Written instruction a:
Report every line of the rows below that contains the string "time", matching case exactly.

Document section:

....

The Southern States Athletic Conference (SSAC) is a college athletic conference affiliated with the National Association of Intercollegiate Athletics (NAIA). The 11 member universities that compete in 19 sports are located in Louisiana, Mississippi, Alabama and Georgia. Basketball teams compete as a single division in the NAIA.

History
The Southern States Athletic Conference was established as the Georgia–Alabama–Carolina Conference (GACC) on March 16, 1999. On June 27, 2004, the conference changed its name to the Southern States Athletic Conference.

Chronological timeline

 1999 - On March 16, 1999, the Southern States Athletic Conference (SSAC) was founded as the Georgia–Alabama–Carolina Conference (GACC). Charter members included Auburn University at Montgomery, Brenau University, Brewton–Parker College, Emmanuel College, Faulkner University, Georgia Southwestern State University, North Georgia College & State University (now the University of North Georgia), Shorter College (now Shorter University), Southern Polytechnic State University, and Southern Wesleyan University beginning the 1999-2000 academic year.
 2000 – Reinhardt College (now Reinhardt University) joined the GACC in the 2000–01 academic year.

....

Stored data:

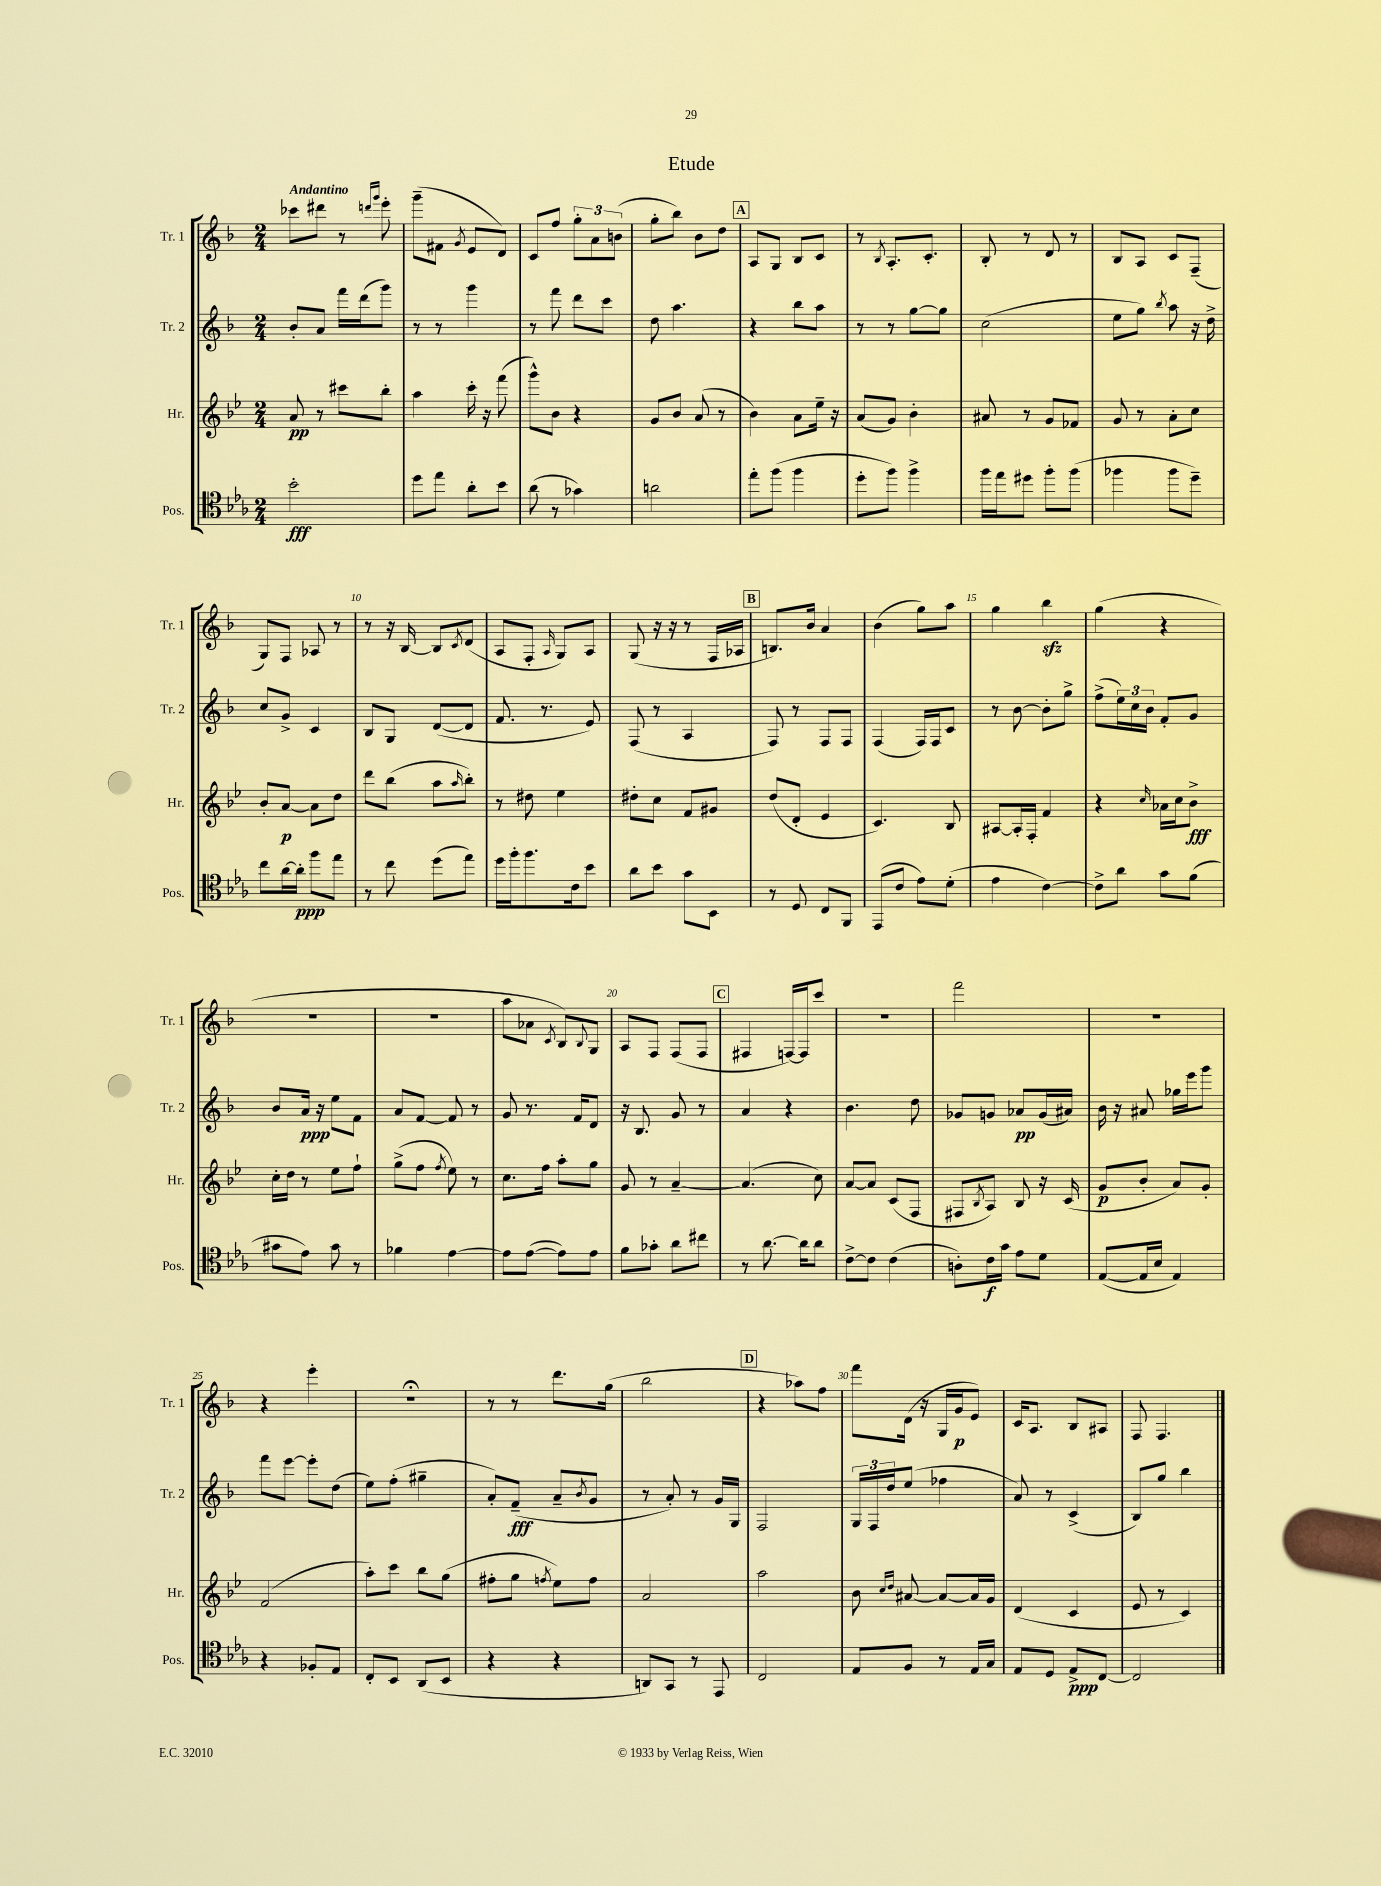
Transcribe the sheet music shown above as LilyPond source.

\header { title = "Etude" }
<<
\new StaffGroup <<
\new Staff = "s0" \with { instrumentName = "Tr. 1" shortInstrumentName = "Tr. 1" } {
    \clef treble \key f \major \numericTimeSignature \time 2/4 \tempo "Andantino"
    ces'''8 dis'''8 r8 \grace { d'''16 g'''16 } e'''8-. |
    g'''8--( fis'8 \acciaccatura { g'8 } e'8 d'8) |
    c'8 f''8 \tuplet 3/2 { g''8-. a'8 b'8( } |
    g''8-. bes''8) bes'8 d''8 |
    \mark \markup { \box "A" } a8 g8 bes8 c'8 |
    r8 \acciaccatura { bes8 } a8.-. c'8.-. |
    bes8-. r8 d'8 r8 |
    bes8 a8 c'8 f8--( |
    g8) f8 aes8 r8 |
    r8 r16 bes16~ bes8 \acciaccatura { c'8 } d'8( |
    a8 f8-. \grace { a16 } g8) a8 |
    g8( r16 r16 r8 f16 aes16 |
    \mark \markup { \box "B" } b8.) bes'16 a'4 |
    bes'4( g''8) a''8 |
    g''4 bes''4\sfz |
    g''4( r4 |
    R2 |
    r2 |
    a''8 aes'8 \acciaccatura { c'8 } bes8) \appoggiatura { bes8 } g8 |
    a8 f8 f8( f8 |
    \mark \markup { \box "C" } fis4 f16~) f16 c'''8 |
    r2 |
    f'''2 |
    R2 |
    r4 e'''4-. |
    r2\fermata |
    r8 r8 d'''8. g''16( |
    bes''2 |
    \mark \markup { \box "D" } r4 aes''8) f''8 |
    f'''8 d'16( r16 g16 g'16\p e'8) |
    c'16 a8. bes8 ais8 |
    f8 f4. \bar "|." |
}
\new Staff = "s1" \with { instrumentName = "Tr. 2" shortInstrumentName = "Tr. 2" } {
    \clef treble \key f \major \numericTimeSignature \time 2/4
    bes'8-. a'8 f'''16 d'''16( g'''8) |
    r8 r8 g'''4 |
    r8 f'''8 d'''8 c'''8 |
    d''8 a''4. |
    \mark \markup { \box "A" } r4 bes''8 a''8 |
    r8 r8 g''8~ g''8 |
    c''2( |
    e''8 g''8) \acciaccatura { bes''8 } a''8 r16 d''16-> |
    c''8 g'8-> c'4 |
    bes8 g8 d'8~( d'8 |
    f'8. r8. e'8) |
    f8( r8 a4 |
    \mark \markup { \box "B" } f8) r8 f8 f8 |
    f4( f16) f16 c'8 |
    r8 bes'8~ bes'8-. g''8-> |
    f''8->( \tuplet 3/2 { e''16) c''16 bes'16 } f'8-. g'8 |
    bes'8 a'16\ppp r16 e''8 f'8 |
    a'8 f'8~ f'8 r8 |
    g'8 r8. f'16 d'8 |
    r16 bes8. g'8 r8 |
    \mark \markup { \box "C" } a'4 r4 |
    bes'4. d''8 |
    ges'8 g'8 aes'8\pp g'16( ais'16) |
    bes'16 r16 ais'8 ges''16 e'''16 g'''8 |
    f'''8 e'''8~ e'''8-. d''8( |
    e''8) f''8-.( gis''4-- |
    a'8-.) f'8--\fff( a'8-- \acciaccatura { bes'8 } g'8 |
    r8 a'8-.) r8 g'16 g16 |
    \mark \markup { \box "D" } f2 |
    \tuplet 3/2 { g16 f16 d''16 } e''8( fes''4 |
    a'8) r8 c'4->( |
    bes8) g''8 bes''4 \bar "|." |
}
\new Staff = "s2" \with { instrumentName = "Hr." shortInstrumentName = "Hr." } {
    \clef treble \key bes \major \numericTimeSignature \time 2/4
    a'8\pp r8 cis'''8 bes''8-. |
    a''4 c'''16-. r16 f'''8( |
    g'''8-^) bes'8 r4 |
    g'8 bes'8 a'8( r8 |
    \mark \markup { \box "A" } bes'4) a'8 ees''16-- r16 |
    a'8( g'8) bes'4-. |
    ais'8 r8 g'8 fes'8 |
    g'8 r8 a'8-. c''8 |
    bes'8-. a'8~\p a'8 d''8 |
    d'''8 bes''8( a''8 \grace { a''16 } bes''8-.) |
    r8 dis''8 ees''4 |
    dis''8-. c''8 f'8 gis'8 |
    \mark \markup { \box "B" } d''8( d'8-. ees'4 |
    c'4.) bes8 |
    ais8~ ais16-. f16-. f'4 |
    r4 \grace { c''16 } aes'16 c''16 bes'8->\fff |
    c''16-. d''16 r8 ees''8 f''8-! |
    g''8->( f''8 \acciaccatura { f''8 } ees''8) r8 |
    c''8. f''16 a''8-. g''8 |
    g'8 r8 a'4~-- |
    \mark \markup { \box "C" } a'4.( c''8) |
    a'8~ a'8 c'8( f8 |
    fis8 \acciaccatura { bes8 } a8) bes8 r16 c'16( |
    g'8\p bes'8-. a'8) g'8-. |
    f'2( |
    a''8-.) c'''8 bes''8 g''8( |
    fis''8-. g''8 \acciaccatura { f''8 } ees''8) f''8 |
    a'2 |
    \mark \markup { \box "D" } a''2 |
    bes'8 \grace { c''16 d''16 } ais'8~ ais'8~ ais'16 g'16 |
    d'4( c'4 |
    ees'8 r8 c'4) \bar "|." |
}
\new Staff = "s3" \with { instrumentName = "Pos." shortInstrumentName = "Pos." } {
    \clef tenor \key ees \major \numericTimeSignature \time 2/4
    bes'2-.\fff |
    d''8 ees''8 aes'8-. bes'8 |
    aes'8( r8 ges'4) |
    a'2 |
    \mark \markup { \box "A" } ees''8-. f''8( f''4 |
    d''8-. f''8) f''4-> |
    f''16 ees''16 dis''8 f''8-. f''8( |
    fes''4 fes''8 d''8--) |
    c''8 aes'16~ aes'16-.\ppp f''8 ees''8 |
    r8 c''8 d''8( ees''8) |
    d''16 f''16-. f''8. c'16 bes'8 |
    aes'8 bes'8 g'8 bes,8 |
    \mark \markup { \box "B" } r8 d8 c8 f,8 |
    ees,8( c'8 ees'8) d'8-.( |
    ees'4 c'4~) |
    c'8-> aes'8 g'8 f'8( |
    gis'8 ees'8) gis'8 r8 |
    fes'4 ees'4~ |
    ees'8 ees'8~( ees'8) ees'8 |
    f'8 ges'8-. aes'8 cis''8 |
    \mark \markup { \box "C" } r8 aes'8.~ aes'16 aes'8 |
    c'8~-> c'8 c'4( |
    a8-.) c'16\f g'16 ees'8 d'8 |
    ees8~( ees16 bes16 ees4) |
    r4 fes8-. ees8 |
    c8-. bes,8 aes,8( bes,8 |
    r4 r4 |
    a,8) g,8 r8 ees,8 |
    \mark \markup { \box "D" } c2 |
    ees8 f8 r8 ees16 g16 |
    ees8 d8 ees8->\ppp c8~ |
    c2 \bar "|." |
}
>>
>>
\layout { \context { \Score \override BarNumber.break-visibility = ##(#f #t #t) barNumberVisibility = #(every-nth-bar-number-visible 5) } }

....

Written instruction b:
Print the above section on the Southern States Athletic Conference in full, reproducing it word for word without any alteration.

Expected answer a:
    \clef treble \key f \major \numericTimeSignature \time 2/4 \tempo "Andantino"
    \clef treble \key f \major \numericTimeSignature \time 2/4
    \clef treble \key bes \major \numericTimeSignature \time 2/4
    \clef tenor \key ees \major \numericTimeSignature \time 2/4

Expected answer b:
The Southern States Athletic Conference (SSAC) is a college athletic conference affiliated with the National Association of Intercollegiate Athletics (NAIA). The 11 member universities that compete in 19 sports are located in Louisiana, Mississippi, Alabama and Georgia. Basketball teams compete as a single division in the NAIA.

History
The Southern States Athletic Conference was established as the Georgia–Alabama–Carolina Conference (GACC) on March 16, 1999. On June 27, 2004, the conference changed its name to the Southern States Athletic Conference.

Chronological timeline

 1999 - On March 16, 1999, the Southern States Athletic Conference (SSAC) was founded as the Georgia–Alabama–Carolina Conference (GACC). Charter members included Auburn University at Montgomery, Brenau University, Brewton–Parker College, Emmanuel College, Faulkner University, Georgia Southwestern State University, North Georgia College & State University (now the University of North Georgia), Shorter College (now Shorter University), Southern Polytechnic State University, and Southern Wesleyan University beginning the 1999-2000 academic year.
 2000 – Reinhardt College (now Reinhardt University) joined the GACC in the 2000–01 academic year.